Par ailleurs, il convient d’informer davantage, cela a été dit, les jeunes – mais pas seulement eux –, filles comme garçons, sur leur fertilité et sur les différents moyens de contraception disponibles, sans tabou. Les femmes ne peuvent être les seules à assumer la responsabilité de la contraception.
Un travail est probablement à mener auprès des professionnels de santé – médecins, infirmières scolaires et sages-femmes –, pour orienter les patients sur la contraception la plus adaptée à leur situation ; le préservatif et la pilule contraceptive ne sont pas les uniques méthodes de contraception.
Enfin, il est primordial d’arrêter l’érosion des moyens octroyés à l’orthogénie et du nombre de centres habilités à pratiquer l’IVG ; je ne reviens pas sur cette question, déjà largement abordée par nos collègues.
J’en viens désormais à l’article 2, qui vise à supprimer la clause de conscience spécifique à l’IVG et qui était l’un des éléments du compromis trouvé lors de l’adoption de la loi du 17 janvier 1975.
Si les arguments médicaux ou scientifiques ne s’opposent pas à l’allongement des délais d’accès à l’IVG, le débat moral sur l’avortement reste, néanmoins, prégnant en France. Aussi, à l’instar du CCNE, j’estime que la pratique d’une IVG ne peut être considérée comme un acte médical ordinaire. Par conséquent, il me semble nécessaire de maintenir cette clause de conscience spécifique pour les médecins et les sages-femmes.
Concernant le reste des articles de cette proposition de loi, je m’attarderai sur l’article 1er bis, qui vise à permettre aux sages-femmes de pratiquer des interruptions volontaires de grossesse par voie chirurgicale, jusqu’à la fin de la dixième semaine de grossesse.

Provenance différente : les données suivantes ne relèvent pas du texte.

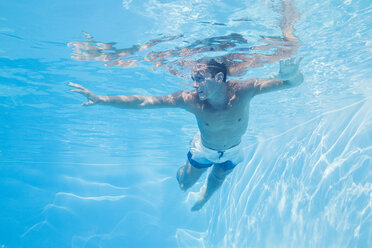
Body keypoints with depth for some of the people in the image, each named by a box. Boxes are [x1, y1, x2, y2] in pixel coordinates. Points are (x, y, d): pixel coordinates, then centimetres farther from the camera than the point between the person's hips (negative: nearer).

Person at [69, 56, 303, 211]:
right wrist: (102, 99, -43)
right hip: (205, 148, -1)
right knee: (185, 183, 19)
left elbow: (297, 81, -39)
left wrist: (288, 75, -65)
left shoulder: (243, 90, -38)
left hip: (233, 149, 1)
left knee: (218, 177, 30)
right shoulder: (191, 100, -38)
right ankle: (181, 172, 59)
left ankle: (204, 198, 66)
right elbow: (144, 101, -37)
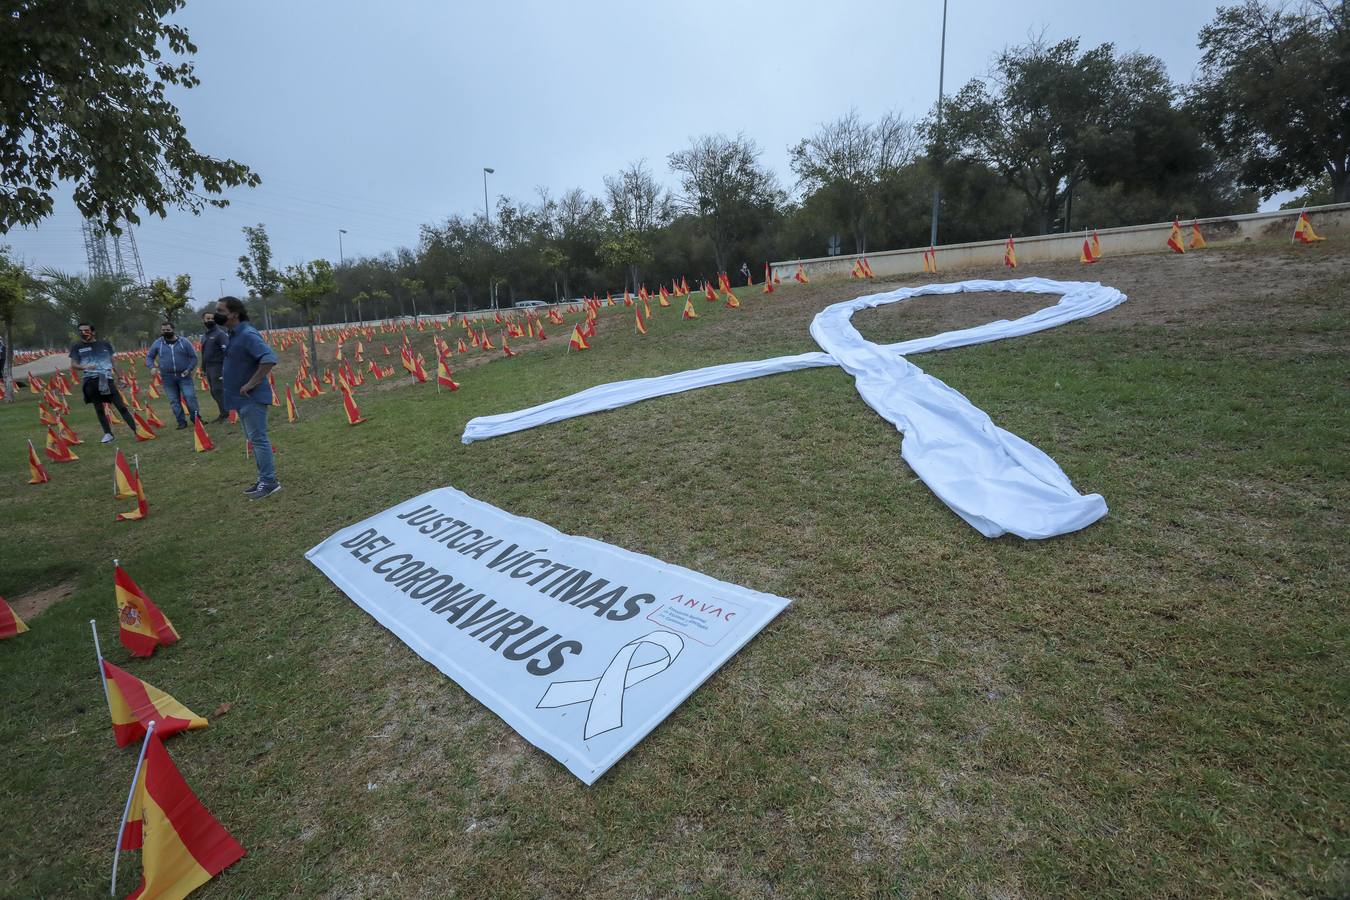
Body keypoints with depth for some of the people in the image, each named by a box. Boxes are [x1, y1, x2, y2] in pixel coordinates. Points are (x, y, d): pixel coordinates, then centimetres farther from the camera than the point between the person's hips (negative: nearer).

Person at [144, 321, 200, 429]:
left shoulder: (184, 342, 0)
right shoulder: (157, 343, 4)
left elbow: (193, 357, 5)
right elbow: (149, 357, 14)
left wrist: (189, 369, -9)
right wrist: (152, 367, -4)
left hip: (184, 376, -2)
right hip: (167, 377, 2)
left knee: (190, 397, -11)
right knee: (174, 401, 5)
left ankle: (196, 419, 0)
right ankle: (181, 422, 11)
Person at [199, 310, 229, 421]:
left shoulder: (220, 333, -8)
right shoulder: (204, 335, 17)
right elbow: (204, 353, 23)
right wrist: (203, 368, 22)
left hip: (218, 366, -8)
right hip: (208, 367, 8)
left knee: (218, 390, -11)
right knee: (214, 392, 9)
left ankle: (225, 413, -4)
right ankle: (223, 413, 16)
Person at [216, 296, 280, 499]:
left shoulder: (247, 334, -18)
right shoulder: (234, 334, 13)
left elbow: (269, 359, -31)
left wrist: (252, 383, -26)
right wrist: (227, 375, 16)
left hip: (252, 398, -10)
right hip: (243, 399, 10)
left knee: (258, 439, -6)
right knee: (255, 439, 14)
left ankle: (269, 482, 0)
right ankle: (265, 480, 22)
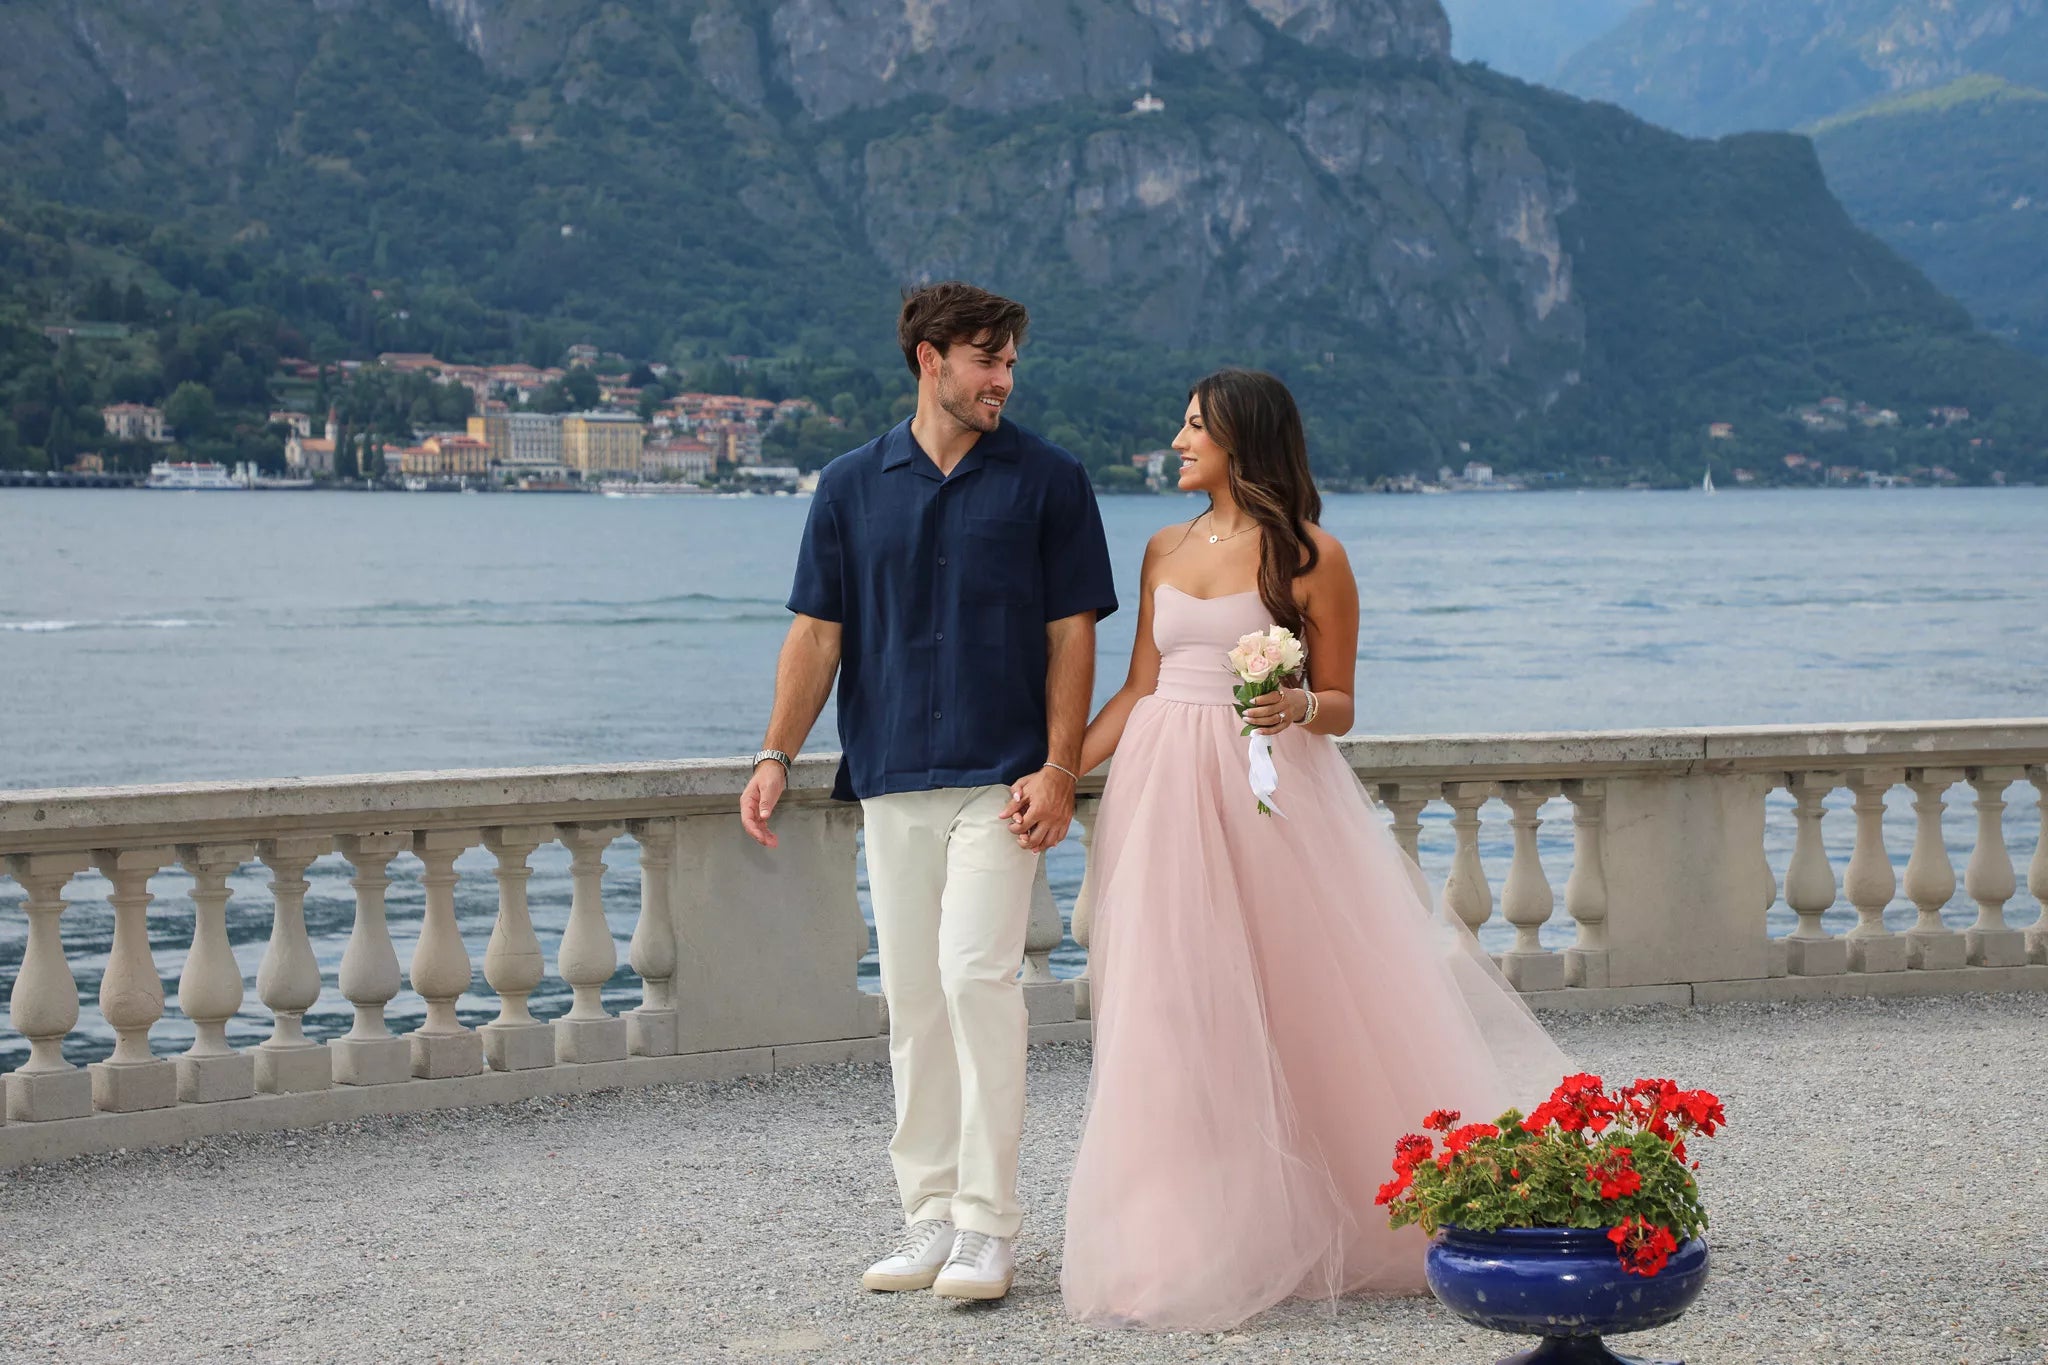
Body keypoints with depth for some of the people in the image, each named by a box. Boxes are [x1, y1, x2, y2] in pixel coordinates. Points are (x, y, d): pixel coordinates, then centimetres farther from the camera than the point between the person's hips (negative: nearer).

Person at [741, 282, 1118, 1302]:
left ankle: (986, 1224, -8)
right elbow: (817, 632, 8)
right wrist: (775, 756, -2)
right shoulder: (852, 486, 8)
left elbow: (1071, 634, 1)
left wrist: (1059, 768, -7)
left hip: (1001, 778, -3)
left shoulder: (1046, 481, 2)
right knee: (912, 997, 6)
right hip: (892, 780, 3)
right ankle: (928, 1216, 14)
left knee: (976, 976, -13)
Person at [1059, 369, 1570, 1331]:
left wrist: (1298, 707, -20)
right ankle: (1193, 1242, 10)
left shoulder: (1308, 555, -2)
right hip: (1166, 793, 5)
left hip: (1267, 794, -5)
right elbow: (1139, 690, 14)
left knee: (1295, 998, -3)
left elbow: (1339, 706, 1)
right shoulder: (1166, 550, 13)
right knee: (1177, 1015, 3)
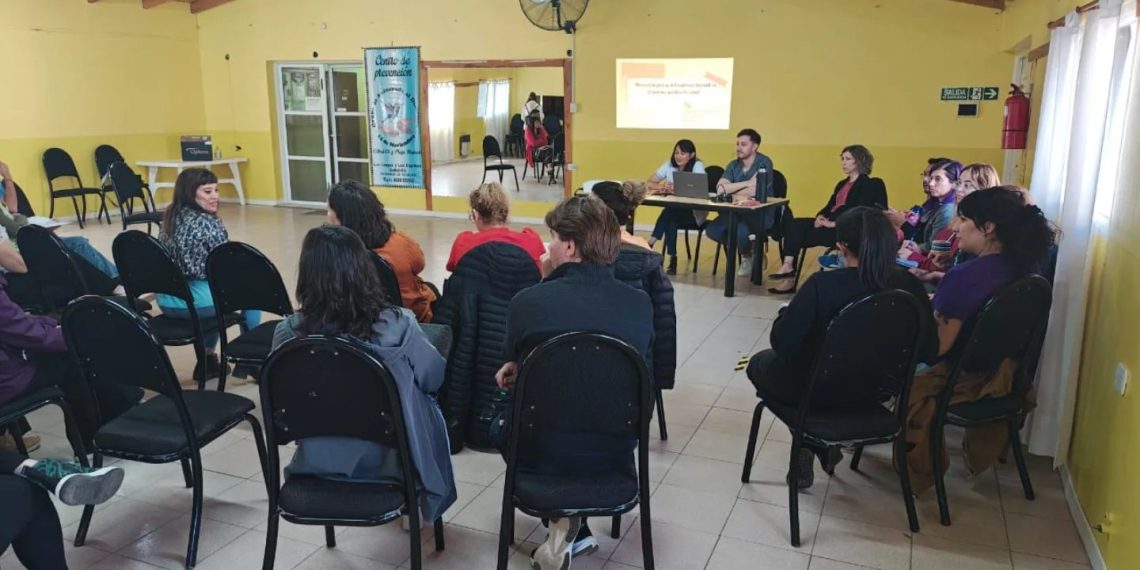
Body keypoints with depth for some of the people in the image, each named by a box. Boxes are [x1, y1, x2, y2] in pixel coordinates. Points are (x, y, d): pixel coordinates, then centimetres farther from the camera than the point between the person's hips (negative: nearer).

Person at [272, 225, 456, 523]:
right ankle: (416, 498, 46)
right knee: (426, 399, 28)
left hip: (318, 462, 3)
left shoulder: (288, 332, -19)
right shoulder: (398, 325, -24)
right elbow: (434, 377, -5)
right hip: (388, 460, -2)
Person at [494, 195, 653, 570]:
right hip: (614, 453, 3)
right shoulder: (640, 305, -9)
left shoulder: (527, 301, -17)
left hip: (542, 452, -2)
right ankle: (573, 528, 21)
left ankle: (568, 525, 15)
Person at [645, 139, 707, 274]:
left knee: (669, 214, -32)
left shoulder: (697, 165, -11)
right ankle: (672, 259, -27)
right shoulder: (669, 164, 3)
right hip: (674, 211, 4)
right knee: (670, 220, -31)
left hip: (695, 212, -4)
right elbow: (649, 183, 0)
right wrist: (662, 187, -22)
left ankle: (650, 245, -28)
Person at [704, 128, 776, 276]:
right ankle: (745, 247, 10)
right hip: (738, 212, 6)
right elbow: (720, 188, -10)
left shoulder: (764, 163, -12)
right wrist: (746, 183, -19)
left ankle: (748, 255, 2)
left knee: (739, 231, -34)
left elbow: (753, 191, -21)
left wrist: (731, 190, -6)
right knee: (712, 230, -16)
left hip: (761, 214, -6)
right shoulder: (733, 165, 6)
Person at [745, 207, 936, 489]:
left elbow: (782, 343, -21)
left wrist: (787, 312, 0)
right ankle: (824, 444, 23)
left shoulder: (822, 284, -26)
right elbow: (927, 351, -3)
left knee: (759, 363, 27)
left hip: (818, 389, -5)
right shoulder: (910, 285, -13)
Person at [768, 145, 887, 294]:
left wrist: (834, 223, -21)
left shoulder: (867, 185, -3)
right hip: (831, 223, 8)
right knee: (793, 224, -16)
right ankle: (788, 266, -28)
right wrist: (820, 216, -6)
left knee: (801, 236, -23)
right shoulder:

L’article 70 de la dernière loi de financement de la sécurité sociale lance une expérimentation de trois ans sur ce sujet. Adopter cet article démontrerait l’inconstance du Parlement. Donnons du temps à cette expérimentation pour que nous puissions décider en conscience.
Pour conclure, le droit des femmes à disposer de leurs corps est toujours l’endroit de nombreux débats. Le projet de loi de bioéthique examiné en février nous en donnera un autre aperçu.
À mon sens, il aurait été, par ailleurs, plus judicieux de discuter de l’allongement du délai d’accès à l’IVG dans ce cadre. On m’a rappelé que ce n’est pas seulement une question d’éthique. Je le sais, c’est aussi une question de santé publique et une question sociétale, mais je pense que nous aurions eu un débat intéressant dans le cadre de ce projet de loi ; cela aurait donné une légitimité plus forte sur un sujet de cette nature.
Enfin, bien que je sois personnellement favorable à l’article 1er, la remise en cause de la clause de conscience spécifique, la généralisation de la pratique de l’IVG par voie chirurgicale par les sages-femmes, alors même qu’une expérimentation commence, et l’absence de mesures relatives à la contraception m’invitent, tout comme la majorité des membres de mon groupe, à adopter la motion opposant la question préalable.